Buildings could be made more resilient. More steel can be put into better concrete at modest cost. But one should not overestimate the benefits of such action. At this writing it is not clear how many of the buildings that fell violated existing building codes, but in Kutch many building that fell on those who dwelled in them were built according to code. If India did attempt to build to high cost seismic safety codes, here would be fewer buildings. Many regions in India, not to mention the rest of the world, must be considered vulnerable to the kind of intra-plate quake that struck Gujarat. Such codes would have to be promulgated widely, not just in the Kutch region. People would suffer less in earthquakes and more on all other days. The goals of providing adequate shelter for all, and providing a high standard of seismic safety for all, conflict.

Other kinds of disaster deaths are more purely the product of neglect. Hundreds of fishermen drown in cyclones annually. Education and radios on their boats could easily save them. Cyclone evacuation in India has been remarkably poor. The matter was left up to state governments until recently. Although the needs of cyclone preparation are the same for all states, each was expected to find its own way. The central government has finally begun to address the issue, but there is a long way to go. Much blame here lies with the middle class, who could be expected to take initiative, as well as with the media. Interest in cyclone safety ebbs in between cyclones.

The earthquake presents a challenge to the Bay Area Indian community, and to NRIs generally. The response to the Orissa cyclone in 1999 was quite modest. There is a stronger response this time. The Hindu religious organization BAPS, which has a strong record in disaster relief, has set a goal of raising $25 million for earthquake victims. The Indus Entrepreneur and others are assisting. India Development and Relief Fund is rising to the occasion again. But these efforts remain modest in relations to the capability of the Silicon Valley Indian community. There should be proportionality between the wealth and prestige of this community and its contribution to its place of origin in times of emergency.

Once again the central and state governments are being criticized for their disaster response. The Indian media is full of people with high standards lamenting the failure of the government to meet them. The days after a major disaster may not the optimal time for such remarks. Criticisms by quake victims need to be publicized. Criticisms from others are more problematic. An effect of this criticism is the encouragement of the belief that responsibility for preparing for and relieving disasters lies only with the government and its employees. There is little rhetoric in the media encouraging people to donate their time and their money. Thousands of volunteers have gone to the scene and many have responded in other ways, but the overall volunteer response after the quake has been modest.
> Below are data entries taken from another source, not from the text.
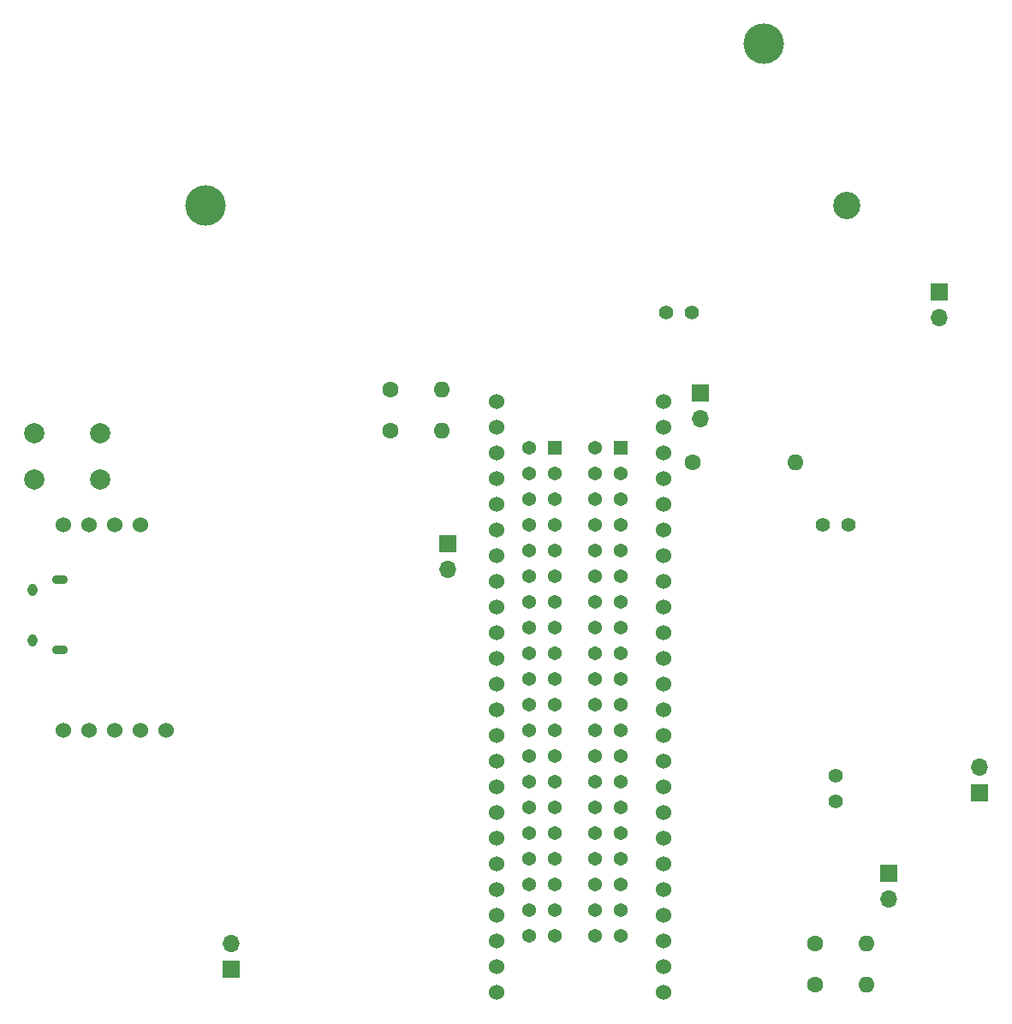
<source format=gbr>
%TF.GenerationSoftware,KiCad,Pcbnew,(7.0.0)*%
%TF.CreationDate,2023-04-14T03:48:35+02:00*%
%TF.ProjectId,overall scematic,6f766572-616c-46c2-9073-63656d617469,rev?*%
%TF.SameCoordinates,Original*%
%TF.FileFunction,Soldermask,Bot*%
%TF.FilePolarity,Negative*%
%FSLAX46Y46*%
G04 Gerber Fmt 4.6, Leading zero omitted, Abs format (unit mm)*
G04 Created by KiCad (PCBNEW (7.0.0)) date 2023-04-14 03:48:35*
%MOMM*%
%LPD*%
G01*
G04 APERTURE LIST*
%ADD10R,1.700000X1.700000*%
%ADD11O,1.700000X1.700000*%
%ADD12C,4.000000*%
%ADD13C,2.700000*%
%ADD14R,1.370000X1.370000*%
%ADD15C,1.370000*%
%ADD16C,1.524000*%
%ADD17C,2.000000*%
%ADD18O,0.950000X1.250000*%
%ADD19O,1.550000X0.890000*%
%ADD20O,1.600000X1.600000*%
%ADD21C,1.600000*%
%ADD22C,1.400000*%
G04 APERTURE END LIST*
D10*
%TO.C,J4*%
X182999999Y-116539999D03*
D11*
X182999999Y-113999999D03*
%TD*%
D10*
%TO.C,J2*%
X155369999Y-76949999D03*
D11*
X155369999Y-79489999D03*
%TD*%
D12*
%TO.C,BT1*%
X106400000Y-58475000D03*
X161600000Y-42475000D03*
D13*
X169820000Y-58475000D03*
%TD*%
D14*
%TO.C,J13*%
X147499999Y-82379999D03*
D15*
X144960000Y-82380000D03*
X147500000Y-84920000D03*
X144960000Y-84920000D03*
X147500000Y-87460000D03*
X144960000Y-87460000D03*
X147500000Y-90000000D03*
X144960000Y-90000000D03*
X147500000Y-92540000D03*
X144960000Y-92540000D03*
X147500000Y-95080000D03*
X144960000Y-95080000D03*
X147500000Y-97620000D03*
X144960000Y-97620000D03*
X147500000Y-100160000D03*
X144960000Y-100160000D03*
X147500000Y-102700000D03*
X144960000Y-102700000D03*
X147500000Y-105240000D03*
X144960000Y-105240000D03*
X147500000Y-107780000D03*
X144960000Y-107780000D03*
X147500000Y-110320000D03*
X144960000Y-110320000D03*
X147500000Y-112860000D03*
X144960000Y-112860000D03*
X147500000Y-115400000D03*
X144960000Y-115400000D03*
X147500000Y-117940000D03*
X144960000Y-117940000D03*
X147500000Y-120480000D03*
X144960000Y-120480000D03*
X147500000Y-123020000D03*
X144960000Y-123020000D03*
X147500000Y-125560000D03*
X144960000Y-125560000D03*
X147500000Y-128100000D03*
X144960000Y-128100000D03*
X147500000Y-130640000D03*
X144960000Y-130640000D03*
%TD*%
D14*
%TO.C,J12*%
X140999999Y-82379999D03*
D15*
X138460000Y-82380000D03*
X141000000Y-84920000D03*
X138460000Y-84920000D03*
X141000000Y-87460000D03*
X138460000Y-87460000D03*
X141000000Y-90000000D03*
X138460000Y-90000000D03*
X141000000Y-92540000D03*
X138460000Y-92540000D03*
X141000000Y-95080000D03*
X138460000Y-95080000D03*
X141000000Y-97620000D03*
X138460000Y-97620000D03*
X141000000Y-100160000D03*
X138460000Y-100160000D03*
X141000000Y-102700000D03*
X138460000Y-102700000D03*
X141000000Y-105240000D03*
X138460000Y-105240000D03*
X141000000Y-107780000D03*
X138460000Y-107780000D03*
X141000000Y-110320000D03*
X138460000Y-110320000D03*
X141000000Y-112860000D03*
X138460000Y-112860000D03*
X141000000Y-115400000D03*
X138460000Y-115400000D03*
X141000000Y-117940000D03*
X138460000Y-117940000D03*
X141000000Y-120480000D03*
X138460000Y-120480000D03*
X141000000Y-123020000D03*
X138460000Y-123020000D03*
X141000000Y-125560000D03*
X138460000Y-125560000D03*
X141000000Y-128100000D03*
X138460000Y-128100000D03*
X141000000Y-130640000D03*
X138460000Y-130640000D03*
%TD*%
D16*
%TO.C,U3*%
X102540000Y-110320000D03*
X100000000Y-110320000D03*
X97460000Y-110320000D03*
X94920000Y-110320000D03*
X92380000Y-110320000D03*
X100000000Y-90000000D03*
X97460000Y-90000000D03*
X94920000Y-90000000D03*
X92380000Y-90000000D03*
%TD*%
%TO.C,J9*%
X151725000Y-136205000D03*
X151725000Y-133665000D03*
X151725000Y-131125000D03*
X151725000Y-128585000D03*
X151725000Y-126045000D03*
X151725000Y-123505000D03*
X151725000Y-120965000D03*
X151725000Y-118425000D03*
X151725000Y-115885000D03*
X151725000Y-113345000D03*
X151725000Y-110805000D03*
X151725000Y-108265000D03*
X151725000Y-105725000D03*
X151725000Y-103185000D03*
X151725000Y-100645000D03*
X151725000Y-98105000D03*
X151725000Y-95565000D03*
X151725000Y-93025000D03*
X151725000Y-90485000D03*
X151725000Y-87945000D03*
X151725000Y-85405000D03*
X151725000Y-82865000D03*
X151725000Y-80325000D03*
X151725000Y-77785000D03*
X135215000Y-77785000D03*
X135215000Y-80325000D03*
X135215000Y-82865000D03*
X135215000Y-85405000D03*
X135215000Y-87945000D03*
X135215000Y-90485000D03*
X135215000Y-93025000D03*
X135215000Y-95565000D03*
X135215000Y-98105000D03*
X135215000Y-100645000D03*
X135215000Y-103185000D03*
X135215000Y-105725000D03*
X135215000Y-108265000D03*
X135215000Y-110805000D03*
X135215000Y-113345000D03*
X135215000Y-115885000D03*
X135215000Y-118425000D03*
X135215000Y-120965000D03*
X135215000Y-123505000D03*
X135215000Y-126045000D03*
X135215000Y-128585000D03*
X135215000Y-131125000D03*
X135215000Y-133665000D03*
X135215000Y-136205000D03*
%TD*%
D17*
%TO.C,SW1*%
X96000000Y-81000000D03*
X89500000Y-81000000D03*
X96000000Y-85500000D03*
X89500000Y-85500000D03*
%TD*%
D10*
%TO.C,J19*%
X108999999Y-133999999D03*
D11*
X108999999Y-131459999D03*
%TD*%
D10*
%TO.C,J5*%
X173999999Y-124459999D03*
D11*
X173999999Y-126999999D03*
%TD*%
%TO.C,J6*%
X130397499Y-94449999D03*
D10*
X130397499Y-91909999D03*
%TD*%
D11*
%TO.C,J7*%
X178999999Y-69539999D03*
D10*
X178999999Y-66999999D03*
%TD*%
D18*
%TO.C,J1*%
X89299999Y-96414999D03*
D19*
X91999999Y-95414999D03*
D18*
X89299999Y-101414999D03*
D19*
X91999999Y-102414999D03*
%TD*%
D20*
%TO.C,R1*%
X164779999Y-83849999D03*
D21*
X154620000Y-83850000D03*
%TD*%
%TO.C,R5*%
X124747000Y-76625000D03*
D20*
X129826999Y-76624999D03*
%TD*%
D21*
%TO.C,R6*%
X124747000Y-80675000D03*
D20*
X129826999Y-80674999D03*
%TD*%
D21*
%TO.C,R3*%
X166685000Y-131460000D03*
D20*
X171764999Y-131459999D03*
%TD*%
D21*
%TO.C,R4*%
X166685000Y-135510000D03*
D20*
X171764999Y-135509999D03*
%TD*%
D22*
%TO.C,TP1*%
X154540000Y-69000000D03*
X152000000Y-69000000D03*
%TD*%
%TO.C,TP2*%
X167460000Y-90000000D03*
X170000000Y-90000000D03*
%TD*%
%TO.C,TP3*%
X168712000Y-114825000D03*
X168712000Y-117365000D03*
%TD*%
M02*

</source>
Volunteerism in India, in emergencies and in normal times, has grown, but it should be a priority in public speech and writing to encourage it further.

One reaction of the government has been to raise individual and corporate income tax rates. Some critics charge that the earthquake is being exploited as an excuse, and that the real motives are different. Even if the charge is true, this is a step in the right direction. The Chidambaram budget of 1997 introduced new mechanisms for monitoring tax compliance and progress on this front is likely to continue. Tax rates were lowered in 1997 to lure more people into the net, now that they have been caught, it is time to put the squeeze on them. With new enforcement technologies, the government should take a more confident approach to taxation. The goal of rebuilding Bhuj and other towns as model towns is a worthy one, but it makes sense only in the larger context of development. Exploiting the tragedy in Gujarat to raise taxes is fine if it helps to address the larger and more continuous tragedies that afflict Indian society.

Sanjoy Banerjee teaches International Relations at San Francisco State University. He writes about India, America, and the world.